Councils must not carry burden of affordable housing risks

Housing chief says ‘local authorities need to organise it so someone else is taking the risk’

Tony Fahey of UCD; chairman of the Housing Agency John O’Connor; Siptu general secretary  Joe O’Flynn; and Dublin City Council’s Brendan Kenny during  a  discussion on  delivering  public housing. Photograph: Sam Boal/RollingNews.ie

Tony Fahey of UCD; chairman of the Housing Agency John O’Connor; Siptu general secretary Joe O’Flynn; and Dublin City Council’s Brendan Kenny during a discussion on delivering public housing. Photograph: Sam Boal/RollingNews.ie

 

It would be a “big mistake” and “very unwise” for local authorities to become involved in building homes for low- and middle-income buyers as part of the Government’s proposed new affordable purchase scheme, the chief executive of the State’s Housing Agency has said.

John O’Connor was speaking ahead of the introduction of a new affordable purchase scheme for single house-buyers earning less than €50,000 or couples earning under €75,000, which is due to be in place within weeks.

Minister for Housing Eoghan Murphy announced the reintroduction of an affordable purchase scheme a year ago whereby local authority land would be used to provide homes to people to buy at a discount of up to 40 per cent on market rates.

It will be the first to give set discounts to owner-occupiers since the previous national affordable housing scheme – it saw Dublin buyers get new homes at 30-35 per cent below market rates – was scrapped in 2011.

The introduction of a new affordable purchase scheme was flagged three years ago as part of Budget 2016, but was only signed into law last June.

Regulations to allow local authorities to operate the scheme have yet to be published, but are due to be in the coming weeks.

Under the previous scheme local authorities both built affordable houses and bought houses from developers to sell on to qualifying house-buyers. Following the collapse of the property market in 2008, local authorities were left owning hundreds of properties they had bought from developers at the market peak which, after the crash, would cost buyers more than similar homes on the market.

‘Really dangerous’

Mr O’Connor said it would be “really dangerous” for councils to again be involved in the building or selling of affordable housing.

“It’s a mistake for a local authority to build houses itself, to be the developer and sell affordable housing. They’re not in that business, they’re not good at doing it, and they will make mistakes.”

He said while local authorities do develop social housing, the standards and guarantees required, and the expectations of a house purchaser, were very different to council tenants.

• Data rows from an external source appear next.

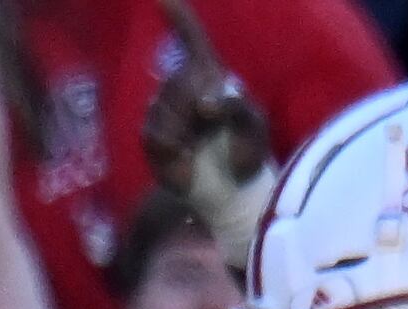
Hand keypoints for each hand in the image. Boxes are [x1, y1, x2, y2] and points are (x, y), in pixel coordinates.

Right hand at [139, 0, 270, 200]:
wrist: (230, 191)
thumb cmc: (245, 151)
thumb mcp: (255, 126)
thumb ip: (238, 107)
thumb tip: (207, 103)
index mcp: (209, 75)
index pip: (191, 39)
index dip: (177, 18)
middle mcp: (182, 89)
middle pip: (179, 82)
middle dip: (196, 102)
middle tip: (211, 123)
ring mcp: (163, 114)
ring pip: (166, 111)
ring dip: (187, 132)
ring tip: (200, 149)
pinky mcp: (152, 141)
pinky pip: (157, 137)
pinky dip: (175, 152)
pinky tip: (188, 163)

It was vital, he added, if the scheme was to go ahead that local authorities were not exposed to risk.

“Local authorities need to organise it so someone else is taking the risk. Get the developer to build them and sell them to nominated affordable housing purchasers, but don’t as a local authority get into a situation that you are guaranteeing to buy them. The local authorities need to organise themselves so they don’t get stuck with the housing.”

Sales process

Mr O’Connor said it was vital the State “does not be in the middle of a sales process” for affordable housing.

“To do the affordable right takes a certain amount of skill. The department does talk about local authorities building and selling; it’s a really dangerous position to put local authorities in.

“They don’t need to get stuck in that position, they don’t need to take on those risks. Local authorities are not in the position of selling houses. Let the affordable purchaser buy from the person that built the house.”